## Excerto de origem
7. Tocqueville não define horizontes temporais para as suas proposições, referindo apenas a já no seu tempo notória evolução do desenvolvimento e, em abstracto e com sentido do devir, os “tempos democráticos”; mas porque a evolução do pensamento e dos sistemas políticos é muito mais lenta do que o desenvolvimento científico e tecnológico esta “décalage” permite o “armamento” dos povos não democráticos, o que é uma evidente ameaça para as democracias.
Concorda-se com o Autor e mantem-se válida a nossa observação.
8. A “tolerância” que se treina e pratica nas democracias e a maior aptidão para o respeito pelo “outro” podem ser elementos que facilitam o regular pacífico dos conflitos; mas porque, para garantir a paz se tem por vezes de fazer a guerra, a “tolerância” não deverá significar que os intolerantes consigam, através da guerra e sob a abulia das democracias, os seus intentos.
Concorda-se com o Autor e mantém-se válida a nossa observação.
9. Se a vivência democrática e o debate de ideias profícuo que se pratica nas democracias tendem para que os conflitos se resolvam de uma forma pacífica, um paralelo demissionismo da preparação e do emprego da acção militar apresenta-se como uma das suas vulnerabilidades, já que estas existem no mundo em que coabitam regimes democráticos com outros que não são; se se pretende a segurança dos Estados democráticos e que a ideia democrática subsista e se universalize, há que estar atento a esse perigo e preservar o “capital” de força e de vontade que permitam fazer face às ameaças que se declarem.

## Instruções de trabalho
Reproduza, no excerto sobre Tocqueville e as democracias, o trecho que começa em "7. Tocqueville não" e vai até "para as democracias.", incluindo estas últimas palavras. Baseie-se apenas no excerto.

## Textos-fonte de documentos formatados

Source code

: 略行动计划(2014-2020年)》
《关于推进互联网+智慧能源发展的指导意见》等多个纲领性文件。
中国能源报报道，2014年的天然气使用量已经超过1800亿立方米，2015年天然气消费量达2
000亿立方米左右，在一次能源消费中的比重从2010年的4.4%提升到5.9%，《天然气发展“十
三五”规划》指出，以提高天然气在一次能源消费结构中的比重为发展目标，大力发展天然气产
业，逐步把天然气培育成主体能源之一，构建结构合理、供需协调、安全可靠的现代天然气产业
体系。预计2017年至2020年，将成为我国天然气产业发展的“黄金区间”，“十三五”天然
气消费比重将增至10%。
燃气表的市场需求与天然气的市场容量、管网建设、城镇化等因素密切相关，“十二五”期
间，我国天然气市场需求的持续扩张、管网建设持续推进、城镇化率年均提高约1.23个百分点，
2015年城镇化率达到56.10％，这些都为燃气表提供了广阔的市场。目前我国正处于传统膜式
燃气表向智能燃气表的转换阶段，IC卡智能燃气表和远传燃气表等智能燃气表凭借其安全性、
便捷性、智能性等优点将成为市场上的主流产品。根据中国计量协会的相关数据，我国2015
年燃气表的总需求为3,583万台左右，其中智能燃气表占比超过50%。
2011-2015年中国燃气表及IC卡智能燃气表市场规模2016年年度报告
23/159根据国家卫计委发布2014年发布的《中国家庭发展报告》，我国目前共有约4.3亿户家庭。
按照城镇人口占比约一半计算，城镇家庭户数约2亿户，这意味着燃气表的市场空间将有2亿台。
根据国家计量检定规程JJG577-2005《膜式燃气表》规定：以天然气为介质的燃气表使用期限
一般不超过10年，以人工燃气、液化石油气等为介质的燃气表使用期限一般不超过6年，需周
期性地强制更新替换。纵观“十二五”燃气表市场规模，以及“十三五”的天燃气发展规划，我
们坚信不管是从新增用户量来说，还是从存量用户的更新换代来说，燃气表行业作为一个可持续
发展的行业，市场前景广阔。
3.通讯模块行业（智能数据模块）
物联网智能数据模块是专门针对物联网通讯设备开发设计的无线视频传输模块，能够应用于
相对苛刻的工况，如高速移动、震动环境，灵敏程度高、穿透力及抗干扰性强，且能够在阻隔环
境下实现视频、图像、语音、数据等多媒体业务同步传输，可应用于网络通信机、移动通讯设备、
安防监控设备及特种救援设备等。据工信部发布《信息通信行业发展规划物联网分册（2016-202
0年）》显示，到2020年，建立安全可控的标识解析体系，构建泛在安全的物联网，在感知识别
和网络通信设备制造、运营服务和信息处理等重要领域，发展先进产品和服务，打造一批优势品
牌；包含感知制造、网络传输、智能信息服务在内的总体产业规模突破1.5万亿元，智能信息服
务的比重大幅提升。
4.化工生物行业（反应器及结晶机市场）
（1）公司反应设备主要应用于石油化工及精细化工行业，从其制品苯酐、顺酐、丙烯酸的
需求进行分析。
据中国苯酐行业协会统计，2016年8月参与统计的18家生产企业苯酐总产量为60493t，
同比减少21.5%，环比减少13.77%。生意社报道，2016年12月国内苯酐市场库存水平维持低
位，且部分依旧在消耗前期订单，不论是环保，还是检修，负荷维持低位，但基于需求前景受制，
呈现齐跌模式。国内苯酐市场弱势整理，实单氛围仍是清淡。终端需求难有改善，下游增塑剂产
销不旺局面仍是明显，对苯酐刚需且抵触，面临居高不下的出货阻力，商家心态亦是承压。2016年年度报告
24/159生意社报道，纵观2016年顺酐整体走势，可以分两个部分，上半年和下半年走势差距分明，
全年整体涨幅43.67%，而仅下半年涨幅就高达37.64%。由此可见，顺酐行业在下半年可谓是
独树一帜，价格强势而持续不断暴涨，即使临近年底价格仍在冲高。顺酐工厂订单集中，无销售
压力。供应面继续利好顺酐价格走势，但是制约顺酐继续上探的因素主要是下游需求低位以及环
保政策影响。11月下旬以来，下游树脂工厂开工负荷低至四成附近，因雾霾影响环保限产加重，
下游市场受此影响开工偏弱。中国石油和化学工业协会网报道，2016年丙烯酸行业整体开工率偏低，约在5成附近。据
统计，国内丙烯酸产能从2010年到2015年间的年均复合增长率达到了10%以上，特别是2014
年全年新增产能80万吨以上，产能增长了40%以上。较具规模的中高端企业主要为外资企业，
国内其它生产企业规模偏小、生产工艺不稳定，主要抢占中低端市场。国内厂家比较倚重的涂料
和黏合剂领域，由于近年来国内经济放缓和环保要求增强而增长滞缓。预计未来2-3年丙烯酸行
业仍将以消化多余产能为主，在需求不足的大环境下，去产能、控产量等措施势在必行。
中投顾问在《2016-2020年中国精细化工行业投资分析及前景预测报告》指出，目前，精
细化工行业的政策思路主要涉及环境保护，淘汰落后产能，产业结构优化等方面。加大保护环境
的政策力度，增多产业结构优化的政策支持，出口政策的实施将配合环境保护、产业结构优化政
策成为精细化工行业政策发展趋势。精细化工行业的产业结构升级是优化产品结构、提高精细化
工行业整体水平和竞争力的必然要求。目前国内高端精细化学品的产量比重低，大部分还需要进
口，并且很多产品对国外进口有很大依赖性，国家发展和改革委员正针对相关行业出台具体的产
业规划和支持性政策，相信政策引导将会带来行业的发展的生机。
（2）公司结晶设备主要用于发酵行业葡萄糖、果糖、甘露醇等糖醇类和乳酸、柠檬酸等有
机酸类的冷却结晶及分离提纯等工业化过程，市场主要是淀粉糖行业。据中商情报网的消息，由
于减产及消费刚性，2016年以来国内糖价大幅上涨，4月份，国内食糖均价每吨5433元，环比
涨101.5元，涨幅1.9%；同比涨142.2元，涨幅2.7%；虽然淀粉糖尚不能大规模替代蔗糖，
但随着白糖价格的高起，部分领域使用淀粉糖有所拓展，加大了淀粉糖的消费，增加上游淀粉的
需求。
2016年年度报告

## Área de resposta
7. Tocqueville não define horizontes temporais para as suas proposições, referindo apenas a já no seu tempo notória evolução do desenvolvimento e, em abstracto e com sentido do devir, os “tempos democráticos”; mas porque a evolução do pensamento e dos sistemas políticos é muito mais lenta do que o desenvolvimento científico e tecnológico esta “décalage” permite o “armamento” dos povos não democráticos, o que é uma evidente ameaça para as democracias.